▶ What to do: Repeat every one of the lines below without changing anything.

Stored records:
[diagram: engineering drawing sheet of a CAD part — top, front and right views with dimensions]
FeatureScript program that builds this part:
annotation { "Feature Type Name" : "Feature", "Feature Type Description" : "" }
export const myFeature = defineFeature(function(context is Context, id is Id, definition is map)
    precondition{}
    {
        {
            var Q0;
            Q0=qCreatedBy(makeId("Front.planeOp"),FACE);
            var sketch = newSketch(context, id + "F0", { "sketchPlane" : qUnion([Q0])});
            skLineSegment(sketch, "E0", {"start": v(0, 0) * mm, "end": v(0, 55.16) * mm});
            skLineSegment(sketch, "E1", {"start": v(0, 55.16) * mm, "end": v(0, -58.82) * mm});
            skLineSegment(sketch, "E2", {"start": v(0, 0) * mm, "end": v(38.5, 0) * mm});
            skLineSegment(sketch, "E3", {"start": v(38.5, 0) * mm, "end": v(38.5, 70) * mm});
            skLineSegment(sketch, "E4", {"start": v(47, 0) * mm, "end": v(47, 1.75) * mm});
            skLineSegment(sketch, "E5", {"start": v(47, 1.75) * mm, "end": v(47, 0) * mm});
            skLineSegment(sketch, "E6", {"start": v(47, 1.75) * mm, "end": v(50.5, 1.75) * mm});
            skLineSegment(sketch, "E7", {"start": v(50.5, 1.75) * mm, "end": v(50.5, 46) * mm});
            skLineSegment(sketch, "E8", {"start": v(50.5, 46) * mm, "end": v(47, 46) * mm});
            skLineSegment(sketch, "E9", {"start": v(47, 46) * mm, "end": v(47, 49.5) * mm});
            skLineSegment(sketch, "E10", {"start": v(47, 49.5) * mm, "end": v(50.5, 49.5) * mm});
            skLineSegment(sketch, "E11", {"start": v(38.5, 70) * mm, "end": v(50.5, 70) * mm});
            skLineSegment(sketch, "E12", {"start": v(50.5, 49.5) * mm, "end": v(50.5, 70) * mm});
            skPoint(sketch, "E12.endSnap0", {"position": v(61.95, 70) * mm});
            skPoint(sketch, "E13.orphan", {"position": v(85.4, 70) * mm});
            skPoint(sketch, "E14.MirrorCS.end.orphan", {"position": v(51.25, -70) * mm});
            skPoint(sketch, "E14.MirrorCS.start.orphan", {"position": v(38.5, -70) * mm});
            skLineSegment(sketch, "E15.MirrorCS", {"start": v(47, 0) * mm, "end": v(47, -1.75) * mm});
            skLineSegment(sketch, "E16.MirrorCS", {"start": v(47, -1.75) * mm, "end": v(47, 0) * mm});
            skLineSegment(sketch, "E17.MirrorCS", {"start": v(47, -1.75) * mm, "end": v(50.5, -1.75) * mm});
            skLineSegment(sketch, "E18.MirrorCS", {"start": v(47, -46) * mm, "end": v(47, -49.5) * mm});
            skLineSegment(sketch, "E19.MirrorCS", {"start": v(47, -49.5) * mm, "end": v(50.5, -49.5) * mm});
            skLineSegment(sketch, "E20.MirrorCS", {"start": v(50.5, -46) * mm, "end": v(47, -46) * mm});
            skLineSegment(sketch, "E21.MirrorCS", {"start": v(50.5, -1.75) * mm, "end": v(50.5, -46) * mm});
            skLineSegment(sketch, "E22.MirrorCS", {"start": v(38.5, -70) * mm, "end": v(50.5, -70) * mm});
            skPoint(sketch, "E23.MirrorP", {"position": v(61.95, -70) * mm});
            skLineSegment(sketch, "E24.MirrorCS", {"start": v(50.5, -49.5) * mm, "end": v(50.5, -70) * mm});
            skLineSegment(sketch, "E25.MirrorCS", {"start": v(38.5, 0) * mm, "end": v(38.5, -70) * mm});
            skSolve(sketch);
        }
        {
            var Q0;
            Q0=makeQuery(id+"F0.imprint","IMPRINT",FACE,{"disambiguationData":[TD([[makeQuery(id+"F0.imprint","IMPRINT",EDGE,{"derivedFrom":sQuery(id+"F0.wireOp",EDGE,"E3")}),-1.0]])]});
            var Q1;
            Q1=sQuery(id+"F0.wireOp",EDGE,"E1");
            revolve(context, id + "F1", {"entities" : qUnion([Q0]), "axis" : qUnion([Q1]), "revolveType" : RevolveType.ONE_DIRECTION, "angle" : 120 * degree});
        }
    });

▶ Final answer:
[diagram: engineering drawing sheet of a CAD part — top, front and right views with dimensions]
FeatureScript program that builds this part:
annotation { "Feature Type Name" : "Feature", "Feature Type Description" : "" }
export const myFeature = defineFeature(function(context is Context, id is Id, definition is map)
    precondition{}
    {
        {
            var Q0;
            Q0=qCreatedBy(makeId("Front.planeOp"),FACE);
            var sketch = newSketch(context, id + "F0", { "sketchPlane" : qUnion([Q0])});
            skLineSegment(sketch, "E0", {"start": v(0, 0) * mm, "end": v(0, 55.16) * mm});
            skLineSegment(sketch, "E1", {"start": v(0, 55.16) * mm, "end": v(0, -58.82) * mm});
            skLineSegment(sketch, "E2", {"start": v(0, 0) * mm, "end": v(38.5, 0) * mm});
            skLineSegment(sketch, "E3", {"start": v(38.5, 0) * mm, "end": v(38.5, 70) * mm});
            skLineSegment(sketch, "E4", {"start": v(47, 0) * mm, "end": v(47, 1.75) * mm});
            skLineSegment(sketch, "E5", {"start": v(47, 1.75) * mm, "end": v(47, 0) * mm});
            skLineSegment(sketch, "E6", {"start": v(47, 1.75) * mm, "end": v(50.5, 1.75) * mm});
            skLineSegment(sketch, "E7", {"start": v(50.5, 1.75) * mm, "end": v(50.5, 46) * mm});
            skLineSegment(sketch, "E8", {"start": v(50.5, 46) * mm, "end": v(47, 46) * mm});
            skLineSegment(sketch, "E9", {"start": v(47, 46) * mm, "end": v(47, 49.5) * mm});
            skLineSegment(sketch, "E10", {"start": v(47, 49.5) * mm, "end": v(50.5, 49.5) * mm});
            skLineSegment(sketch, "E11", {"start": v(38.5, 70) * mm, "end": v(50.5, 70) * mm});
            skLineSegment(sketch, "E12", {"start": v(50.5, 49.5) * mm, "end": v(50.5, 70) * mm});
            skPoint(sketch, "E12.endSnap0", {"position": v(61.95, 70) * mm});
            skPoint(sketch, "E13.orphan", {"position": v(85.4, 70) * mm});
            skPoint(sketch, "E14.MirrorCS.end.orphan", {"position": v(51.25, -70) * mm});
            skPoint(sketch, "E14.MirrorCS.start.orphan", {"position": v(38.5, -70) * mm});
            skLineSegment(sketch, "E15.MirrorCS", {"start": v(47, 0) * mm, "end": v(47, -1.75) * mm});
            skLineSegment(sketch, "E16.MirrorCS", {"start": v(47, -1.75) * mm, "end": v(47, 0) * mm});
            skLineSegment(sketch, "E17.MirrorCS", {"start": v(47, -1.75) * mm, "end": v(50.5, -1.75) * mm});
            skLineSegment(sketch, "E18.MirrorCS", {"start": v(47, -46) * mm, "end": v(47, -49.5) * mm});
            skLineSegment(sketch, "E19.MirrorCS", {"start": v(47, -49.5) * mm, "end": v(50.5, -49.5) * mm});
            skLineSegment(sketch, "E20.MirrorCS", {"start": v(50.5, -46) * mm, "end": v(47, -46) * mm});
            skLineSegment(sketch, "E21.MirrorCS", {"start": v(50.5, -1.75) * mm, "end": v(50.5, -46) * mm});
            skLineSegment(sketch, "E22.MirrorCS", {"start": v(38.5, -70) * mm, "end": v(50.5, -70) * mm});
            skPoint(sketch, "E23.MirrorP", {"position": v(61.95, -70) * mm});
            skLineSegment(sketch, "E24.MirrorCS", {"start": v(50.5, -49.5) * mm, "end": v(50.5, -70) * mm});
            skLineSegment(sketch, "E25.MirrorCS", {"start": v(38.5, 0) * mm, "end": v(38.5, -70) * mm});
            skSolve(sketch);
        }
        {
            var Q0;
            Q0=makeQuery(id+"F0.imprint","IMPRINT",FACE,{"disambiguationData":[TD([[makeQuery(id+"F0.imprint","IMPRINT",EDGE,{"derivedFrom":sQuery(id+"F0.wireOp",EDGE,"E3")}),-1.0]])]});
            var Q1;
            Q1=sQuery(id+"F0.wireOp",EDGE,"E1");
            revolve(context, id + "F1", {"entities" : qUnion([Q0]), "axis" : qUnion([Q1]), "revolveType" : RevolveType.ONE_DIRECTION, "angle" : 120 * degree});
        }
    });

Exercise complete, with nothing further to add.